● **Given problem 1**
In the records, starting with the first line and going on through the line with "class: Gastropoda", switch "phylum" to "division" and leave everything else unchanged.

● **Source text**
--- begin ---
Generally I think about having a fixed budget of examples and then optimizing a deviation bound between empirical and actual risk.

I discussed in a previous post that for AUC loss, the deviation bound for empirical AUC from actual AUC is minimized for a given budget of examples when the data set has an equal number of positives and negatives. Subsampling for AUC loss problems therefore is very well justified.

For more general losses, e.g. corresponding to regression or classification, in a previous post I discussed the bound of Cortes et. al. specialized to the case of subsampling a highly biased set, $R (h) \leq \widehat R_w (h) + \frac{2 (\log |H| + \log \frac{1}{\delta})}{3 m} \frac{p_0}{\beta} + \sqrt{\frac{2 (\log |H| + \log \frac{1}{\delta})}{m} \left(1 - \frac{(\beta - p_0)^2}{\beta (1 - \beta)} \right)}.$ Here $p_0$ is the fraction of zero-reward examples in the original distribution and $\beta$ is the fraction of zero-reward examples in the subsampled distribution. Minimizing this bound with respect to $\beta$ for small $m$ and $p_0 \to 1$ yields $\beta^* = \frac{4 \Psi}{8 \Psi - 9 m} + O (p_0 - 1),$ where $\Psi = 2 \left( \log |H| + \log \frac{1}{\delta} \right).$ So for $m \ll \Psi$ this suggests subsampling to roughly equal proportions is the best choice. However $m \ll \Psi$ is uninteresting since it implies the bound is loose. For large $m$ the bound is minimized via $\beta^* = p_0 + O \left(\frac{1}{\sqrt{m}} \right),$ suggesting that no subsampling (or uniform subsampling) is the best choice. Hey, that's not the result I wanted ... I need a better bound :)

Perhaps the right answer is a schedule where initially zero-reward examples are aggressively subsampled and then as examples flow in subsampling becomes less aggressive until at the end the original distribution is being used (and the entire time importance-weighting is being used with importance-weights approaching unity as subsampling diminishes).

Overall the theoretical case for subsampling for regression or classification problems is currently less compelling than the theoretical case for subsampling AUC loss problems. What can I say? I still do it all the time and I've been happy with the results. YMMV.

How Sensitive is the Recipe to the Guess?

In the previous post I gave a simple recipe based upon a guess of the true zero-reward probability $\hat p_0$. This guess determines the zero-reward subsampling rate $l = (1 - \hat p_0) / \hat p_0$, as well as the importance weights $w (x, 0) = 2 \hat p_0$ and $w (x, y \neq 0) = 2 (1 - \hat p_0)$. The guess will be off a bit, however, so do these values still work?
--- end ---
● **Given problem 2**
According to the text on subsampling, when is the deviation bound for empirical AUC from actual AUC minimized for a given budget of examples?

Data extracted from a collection
--- begin ---
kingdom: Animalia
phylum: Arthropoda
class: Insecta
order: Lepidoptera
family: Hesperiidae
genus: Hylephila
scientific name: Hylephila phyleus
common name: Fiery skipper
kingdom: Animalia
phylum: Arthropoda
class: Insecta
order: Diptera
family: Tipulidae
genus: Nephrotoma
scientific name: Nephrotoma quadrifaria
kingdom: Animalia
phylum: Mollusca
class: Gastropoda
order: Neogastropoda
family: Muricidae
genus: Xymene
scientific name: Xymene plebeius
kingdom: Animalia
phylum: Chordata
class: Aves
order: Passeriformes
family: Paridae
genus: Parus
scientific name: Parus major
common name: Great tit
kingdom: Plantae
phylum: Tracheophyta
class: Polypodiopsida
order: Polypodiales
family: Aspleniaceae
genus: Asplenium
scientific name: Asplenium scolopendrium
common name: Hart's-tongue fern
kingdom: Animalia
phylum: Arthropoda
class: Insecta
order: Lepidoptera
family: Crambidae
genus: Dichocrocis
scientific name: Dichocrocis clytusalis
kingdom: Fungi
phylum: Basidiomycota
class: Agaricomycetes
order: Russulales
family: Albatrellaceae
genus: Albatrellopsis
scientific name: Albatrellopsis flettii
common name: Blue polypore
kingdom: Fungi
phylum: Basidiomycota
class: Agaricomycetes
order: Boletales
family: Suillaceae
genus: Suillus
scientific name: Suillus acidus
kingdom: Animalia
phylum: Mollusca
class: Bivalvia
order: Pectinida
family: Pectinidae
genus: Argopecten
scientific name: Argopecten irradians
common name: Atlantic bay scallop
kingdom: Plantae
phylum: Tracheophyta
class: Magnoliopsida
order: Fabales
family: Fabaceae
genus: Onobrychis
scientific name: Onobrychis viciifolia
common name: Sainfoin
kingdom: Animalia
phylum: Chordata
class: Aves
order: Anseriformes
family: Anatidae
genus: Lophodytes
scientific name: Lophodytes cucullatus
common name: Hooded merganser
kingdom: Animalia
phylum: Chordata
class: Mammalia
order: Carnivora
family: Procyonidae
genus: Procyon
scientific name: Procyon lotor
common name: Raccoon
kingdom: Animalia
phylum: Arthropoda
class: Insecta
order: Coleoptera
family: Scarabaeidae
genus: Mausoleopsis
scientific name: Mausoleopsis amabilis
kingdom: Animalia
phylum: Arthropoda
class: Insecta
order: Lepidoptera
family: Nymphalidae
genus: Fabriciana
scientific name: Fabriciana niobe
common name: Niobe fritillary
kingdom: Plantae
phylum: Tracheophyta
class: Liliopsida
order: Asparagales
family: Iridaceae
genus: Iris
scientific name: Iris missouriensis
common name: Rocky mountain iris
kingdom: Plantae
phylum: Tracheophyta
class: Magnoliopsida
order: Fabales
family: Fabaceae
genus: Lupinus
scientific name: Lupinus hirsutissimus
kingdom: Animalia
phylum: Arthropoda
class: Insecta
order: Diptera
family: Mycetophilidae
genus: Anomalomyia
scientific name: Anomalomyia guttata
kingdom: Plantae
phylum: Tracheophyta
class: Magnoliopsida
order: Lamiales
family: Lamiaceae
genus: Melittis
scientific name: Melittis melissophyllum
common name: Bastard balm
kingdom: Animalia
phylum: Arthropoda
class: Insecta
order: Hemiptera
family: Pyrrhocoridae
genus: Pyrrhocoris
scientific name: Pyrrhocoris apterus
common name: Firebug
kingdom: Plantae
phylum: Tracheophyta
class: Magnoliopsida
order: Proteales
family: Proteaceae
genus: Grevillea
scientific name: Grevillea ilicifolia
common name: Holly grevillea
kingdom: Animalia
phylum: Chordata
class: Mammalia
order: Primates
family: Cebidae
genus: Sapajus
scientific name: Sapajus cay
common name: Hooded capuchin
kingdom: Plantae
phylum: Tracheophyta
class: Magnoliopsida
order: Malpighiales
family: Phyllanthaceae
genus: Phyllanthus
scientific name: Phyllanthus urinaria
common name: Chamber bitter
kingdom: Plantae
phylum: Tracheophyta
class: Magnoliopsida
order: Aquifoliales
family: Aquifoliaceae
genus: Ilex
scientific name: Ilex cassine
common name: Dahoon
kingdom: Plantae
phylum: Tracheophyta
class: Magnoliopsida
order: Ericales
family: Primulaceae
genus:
--- end ---
● **Task solution 1**
kingdom: Animalia
division: Arthropoda
class: Insecta
order: Lepidoptera
family: Hesperiidae
genus: Hylephila
scientific name: Hylephila phyleus
common name: Fiery skipper
kingdom: Animalia
division: Arthropoda
class: Insecta
order: Diptera
family: Tipulidae
genus: Nephrotoma
scientific name: Nephrotoma quadrifaria
kingdom: Animalia
division: Mollusca
class: Gastropoda

● **Task solution 2**
When the data set has an equal number of positives and negatives.